Parce que c’est ça, écrire : pas aligner des phrases, mais retrouver des chemins.
Et parfois, ces chemins sont en bordel. Parfois, ils n’existent même pas. Alors je les invente. Mais je le fais avec sincérité — si ça a du sens.
Quand j’étais enfant, je rêvais de choses simples. Être heureuse. Être tranquille. Être quelqu’un qui se réveille le matin sans avoir peur de la journée.

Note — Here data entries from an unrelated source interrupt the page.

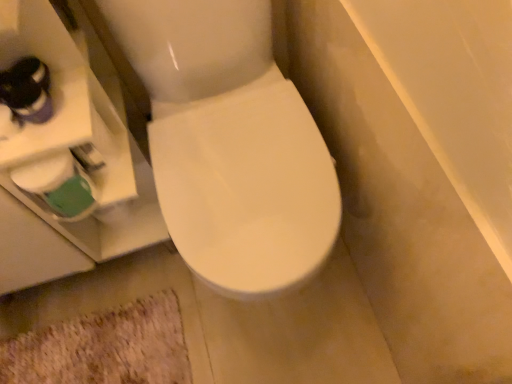
This screenshot has width=512, height=384. In order to click on beige shaggy bath mat at lower left in this screenshot , I will do `click(103, 348)`.

What do you see at coordinates (103, 348) in the screenshot? This screenshot has height=384, width=512. I see `beige shaggy bath mat at lower left` at bounding box center [103, 348].

What do you see at coordinates (58, 185) in the screenshot?
I see `white matte toilet paper at lower left` at bounding box center [58, 185].

What is the approximate height of white matte toilet paper at lower left?

13.02 centimeters.

I want to click on white matte toilet paper at lower left, so click(x=58, y=185).

Locate an element on the screen. beige shaggy bath mat at lower left is located at coordinates (103, 348).

Can you confirm if white matte toilet paper at lower left is positioned to the right of beige shaggy bath mat at lower left?

Correct, you'll find white matte toilet paper at lower left to the right of beige shaggy bath mat at lower left.

Is the position of white matte toilet paper at lower left less distant than that of beige shaggy bath mat at lower left?

That is True.

Is point (69, 183) closer or farther from the camera than point (52, 349)?

Point (69, 183) is closer to the camera than point (52, 349).

From the image's perspective, who appears lower, white matte toilet paper at lower left or beige shaggy bath mat at lower left?

beige shaggy bath mat at lower left appears lower in the image.

From a real-world perspective, between white matte toilet paper at lower left and beige shaggy bath mat at lower left, who is vertically higher?

From a 3D spatial view, white matte toilet paper at lower left is above.

Considering the relative sizes of white matte toilet paper at lower left and beige shaggy bath mat at lower left in the image provided, is white matte toilet paper at lower left thinner than beige shaggy bath mat at lower left?

Indeed, white matte toilet paper at lower left has a lesser width compared to beige shaggy bath mat at lower left.

Which of these two, white matte toilet paper at lower left or beige shaggy bath mat at lower left, stands taller?

white matte toilet paper at lower left is taller.

Between white matte toilet paper at lower left and beige shaggy bath mat at lower left, which one has larger size?

With larger size is beige shaggy bath mat at lower left.

Which is correct: white matte toilet paper at lower left is inside beige shaggy bath mat at lower left, or outside of it?

white matte toilet paper at lower left cannot be found inside beige shaggy bath mat at lower left.

Would you say white matte toilet paper at lower left is a long distance from beige shaggy bath mat at lower left?

No, white matte toilet paper at lower left is not far away from beige shaggy bath mat at lower left.

Is white matte toilet paper at lower left turned away from beige shaggy bath mat at lower left?

That's not correct — white matte toilet paper at lower left is not looking away from beige shaggy bath mat at lower left.

Can you tell me how much white matte toilet paper at lower left and beige shaggy bath mat at lower left differ in facing direction?

The facing directions of white matte toilet paper at lower left and beige shaggy bath mat at lower left are 1.49 degrees apart.

In the image, there is a white matte toilet paper at lower left. Identify the location of bath mat below it (from the image's perspective). (103, 348).

Between beige shaggy bath mat at lower left and white matte toilet paper at lower left, which one appears on the left side from the viewer's perspective?

From the viewer's perspective, beige shaggy bath mat at lower left appears more on the left side.

Looking at this image, is the position of beige shaggy bath mat at lower left less distant than that of white matte toilet paper at lower left?

No, beige shaggy bath mat at lower left is further to the viewer.

Is point (169, 299) behind point (80, 184)?

Yes, it is.

From the image's perspective, which is below, beige shaggy bath mat at lower left or white matte toilet paper at lower left?

beige shaggy bath mat at lower left is shown below in the image.

From a real-world perspective, is beige shaggy bath mat at lower left physically below white matte toilet paper at lower left?

Yes, from a real-world perspective, beige shaggy bath mat at lower left is below white matte toilet paper at lower left.

Can you confirm if beige shaggy bath mat at lower left is wider than white matte toilet paper at lower left?

Yes.

Considering the sizes of objects beige shaggy bath mat at lower left and white matte toilet paper at lower left in the image provided, who is shorter, beige shaggy bath mat at lower left or white matte toilet paper at lower left?

beige shaggy bath mat at lower left is shorter.

Is beige shaggy bath mat at lower left smaller than white matte toilet paper at lower left?

No, beige shaggy bath mat at lower left is not smaller than white matte toilet paper at lower left.

Is beige shaggy bath mat at lower left inside or outside of white matte toilet paper at lower left?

Aujourd’hui, j’écris pour ça. Pour retrouver cette version de moi qui croyait que tout était possible, même les trucs idiots. Je ne cherche pas à faire joli. Je cherche à faire vrai. Et parfois, le vrai est moche, maladroit, ou complètement fou.
Mais au moins, il respire.
Alors oui, je me souviens de mon enfance. Pas parce qu’elle était parfaite, mais parce qu’elle me sert de boussole quand j’écris. Elle me rappelle ce que je voulais : raconter des histoires qui tiennent debout, même quand moi, je vacille.
Et si un prof de français veut me mettre un “mal dit” dans la marge, qu’il le fasse. Moi, je continue. Parce que mes mots, même tordus, sont les miens.